The United Kingdom’s (UK) unemployment rate has unexpectedly risen to a two-year high.
According to new figures from the Office for National Statistics (ONS), unemployment increased to 4.4% in the three months leading to April, up from 4.3% in the previous quarter, marking the highest level since the third quarter of 2021.
Meanwhile, job vacancies also fell significantly, dropping by 12,000 to 904,000 in the three months leading to May, continuing a 23-period decline, as per the Mirror report.
Despite these trends, wage growth remained strong, with regular salaries increasing by 6% in the quarter leading to April.
This growth outpaced inflation, resulting in a real-terms increase of 2.9%, the highest since August 2021.

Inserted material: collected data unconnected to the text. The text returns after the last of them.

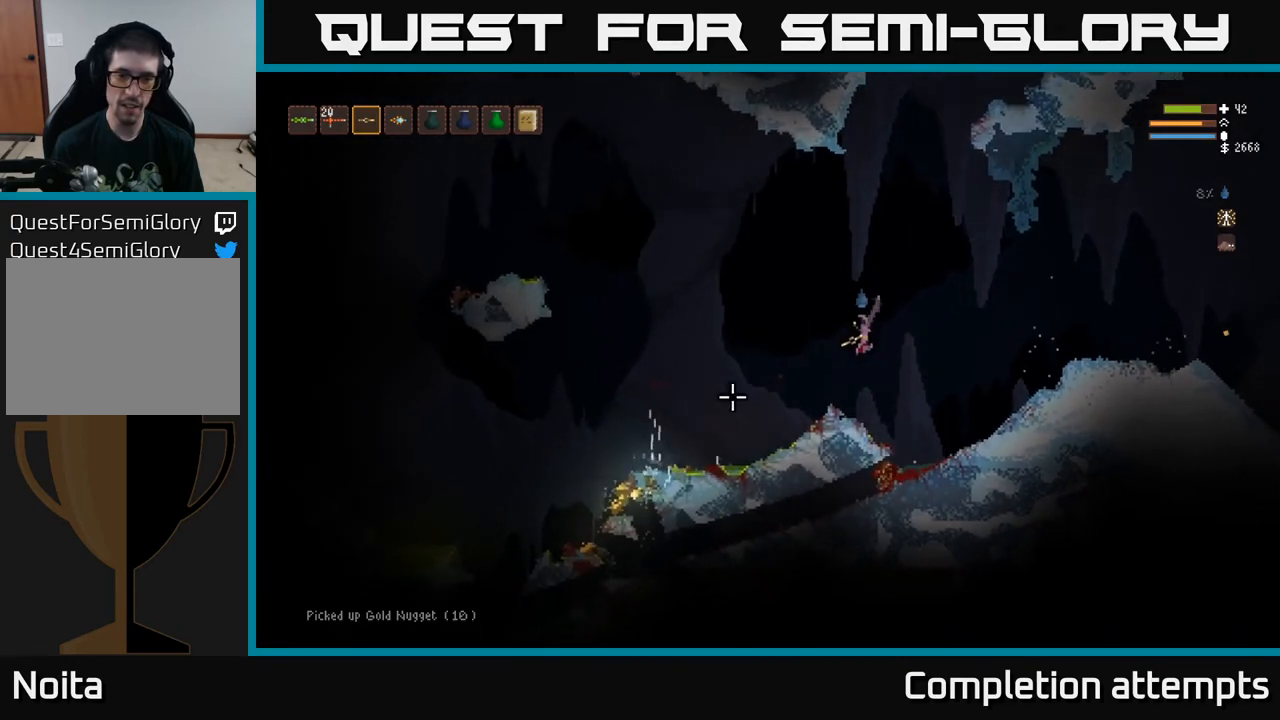
{"buttons": ["L2"], "left_stick": "center", "right_stick": "down-left", "events": [[50, "left_stick", "center"], [233, "L2", "down"]]}
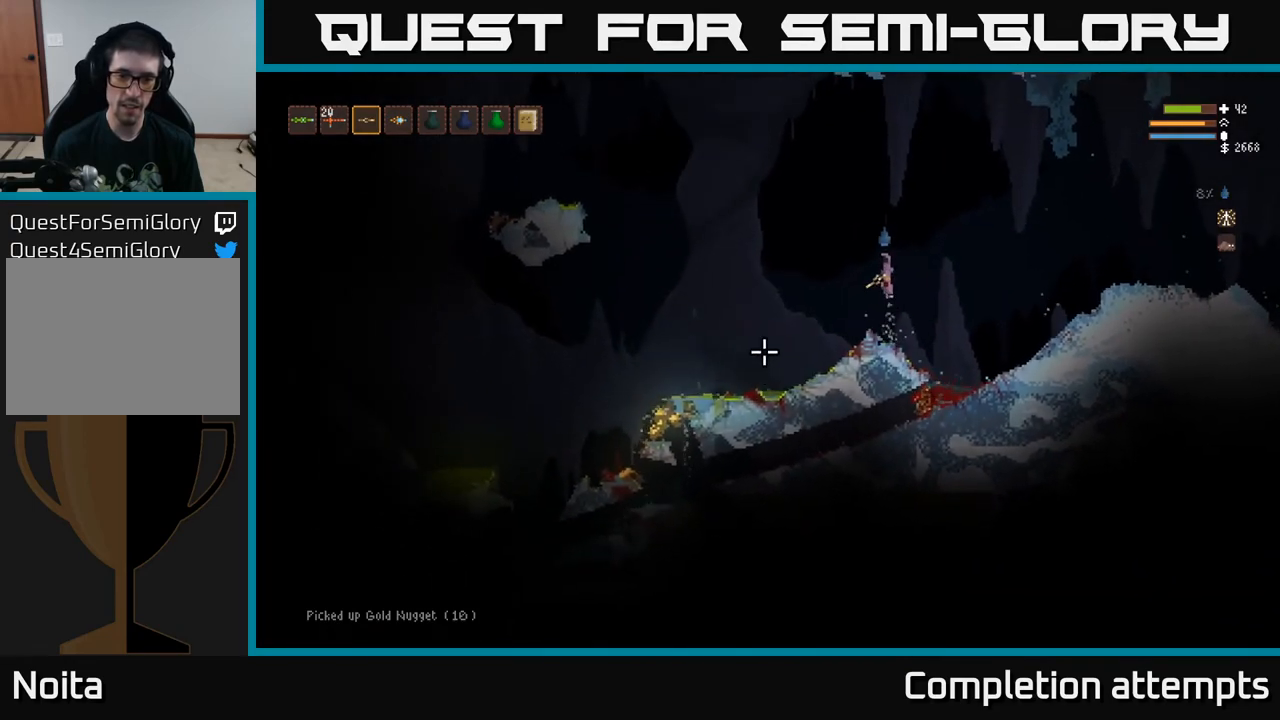
{"buttons": [], "left_stick": "center", "right_stick": "down-left", "events": [[67, "R2", "down"], [167, "L2", "up"], [167, "R2", "up"]]}
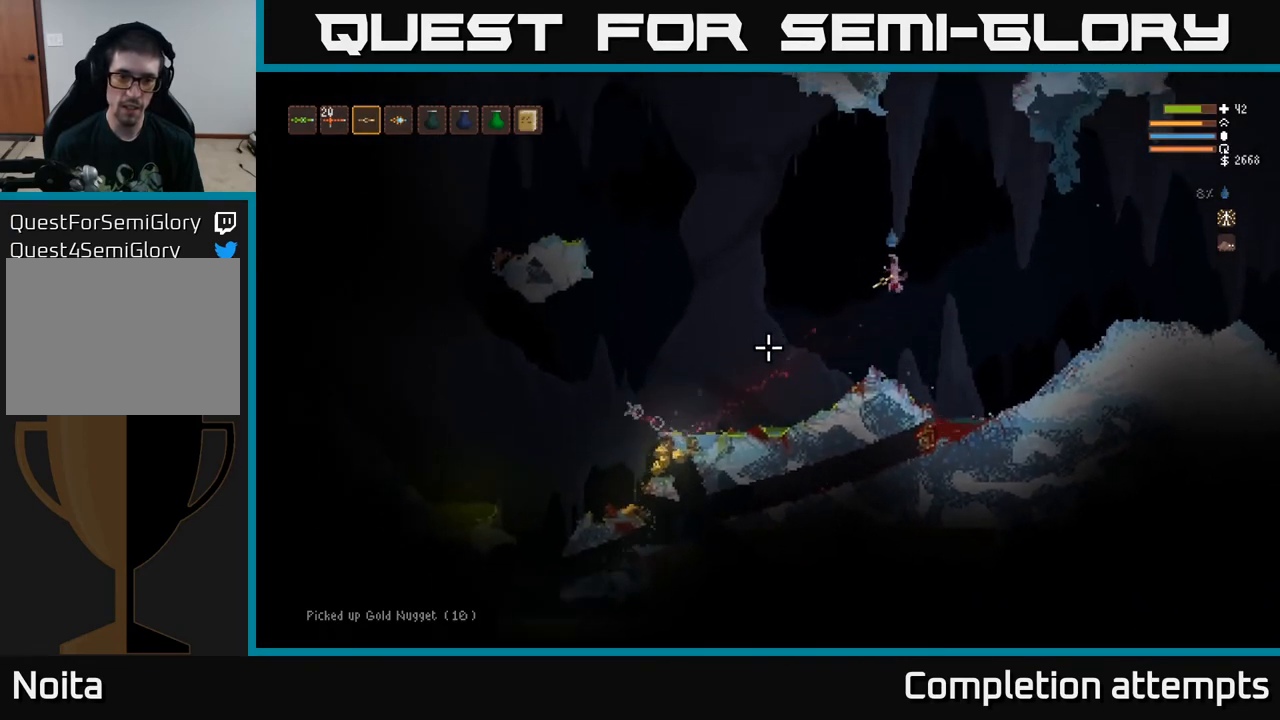
{"buttons": ["L2"], "left_stick": "left", "right_stick": "down-right", "events": [[217, "left_stick", "left"], [383, "L2", "down"], [483, "right_stick", "down-right"]]}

Meanwhile, the ONS said in an official statement, noting, "This month's figures continue to show signs that the labour market may be cooling, with the number of vacancies still falling and unemployment rising, though earnings growth remains relatively strong."
Economists had predicted stable wage growth due to a nearly 10% rise in the National Living Wage on April 1, benefiting almost three million people.
Meanwhile, the hourly rate increased from £10.42 to £11.44.
However, the Bank of England is closely monitoring the job market, particularly wage trends, as it works to reduce inflation to its 2% target.
While, inflation fell to 2.3% in April, the drop was not as significant as expected. The upcoming inflation data will be released shortly before the Bank's rate decision on June 20.
Additionally, HM Revenue & Customs data indicated a cooling job market, with the number of UK workers on payrolls dropping by 3,000 to 30.3 million in May.
The inactivity rate also rose, with 22.3% of people aged 16 to 64 not actively seeking employment.
Moreover, the ONS reported that 17,000 working days were lost due to strike action across the UK in April.